[Lines of data]
** START **

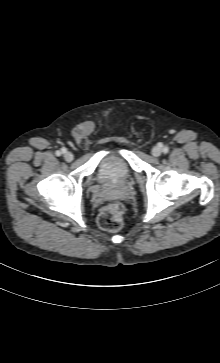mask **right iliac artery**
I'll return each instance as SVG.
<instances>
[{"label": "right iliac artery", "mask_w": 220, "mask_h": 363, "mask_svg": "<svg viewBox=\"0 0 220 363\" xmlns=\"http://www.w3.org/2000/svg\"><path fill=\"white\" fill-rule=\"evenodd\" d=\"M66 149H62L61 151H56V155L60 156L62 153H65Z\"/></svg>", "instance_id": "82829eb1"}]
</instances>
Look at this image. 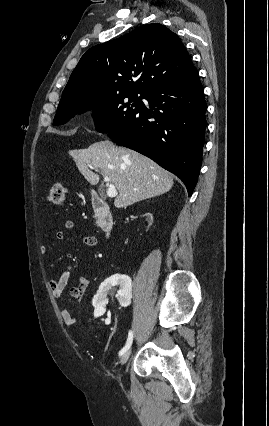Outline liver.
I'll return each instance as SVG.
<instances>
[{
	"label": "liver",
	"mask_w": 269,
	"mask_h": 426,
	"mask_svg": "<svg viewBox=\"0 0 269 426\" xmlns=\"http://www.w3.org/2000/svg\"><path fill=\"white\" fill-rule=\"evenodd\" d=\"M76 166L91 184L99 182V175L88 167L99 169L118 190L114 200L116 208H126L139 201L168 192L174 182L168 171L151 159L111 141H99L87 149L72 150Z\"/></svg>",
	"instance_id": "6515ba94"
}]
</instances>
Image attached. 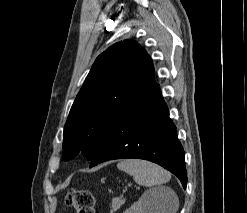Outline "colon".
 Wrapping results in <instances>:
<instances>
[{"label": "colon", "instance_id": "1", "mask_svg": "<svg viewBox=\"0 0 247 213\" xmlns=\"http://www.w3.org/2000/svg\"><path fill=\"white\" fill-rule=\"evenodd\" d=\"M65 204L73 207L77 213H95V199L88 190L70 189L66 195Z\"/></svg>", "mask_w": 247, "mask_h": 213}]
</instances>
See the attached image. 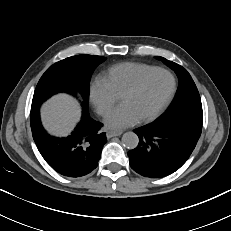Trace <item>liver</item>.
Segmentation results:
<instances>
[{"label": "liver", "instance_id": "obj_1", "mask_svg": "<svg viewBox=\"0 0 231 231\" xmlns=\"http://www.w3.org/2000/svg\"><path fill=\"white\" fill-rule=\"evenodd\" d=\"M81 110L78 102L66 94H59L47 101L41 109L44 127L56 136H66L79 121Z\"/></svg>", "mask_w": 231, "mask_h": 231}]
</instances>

** END **
** START **

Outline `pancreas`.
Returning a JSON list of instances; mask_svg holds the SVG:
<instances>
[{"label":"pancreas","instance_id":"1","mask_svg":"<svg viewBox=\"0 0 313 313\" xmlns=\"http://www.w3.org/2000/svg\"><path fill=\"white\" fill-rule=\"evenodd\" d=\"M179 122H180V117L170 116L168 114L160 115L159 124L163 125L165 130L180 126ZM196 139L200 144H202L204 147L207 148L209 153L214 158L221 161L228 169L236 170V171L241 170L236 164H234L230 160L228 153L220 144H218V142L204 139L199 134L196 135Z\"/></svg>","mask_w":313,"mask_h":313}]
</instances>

** END **

_What you are asked to do_:
Collect every row above that contains the string "results". Treat uppercase and lowercase letters as different.

_Output for this task_:
 Wrapping results in <instances>:
Segmentation results:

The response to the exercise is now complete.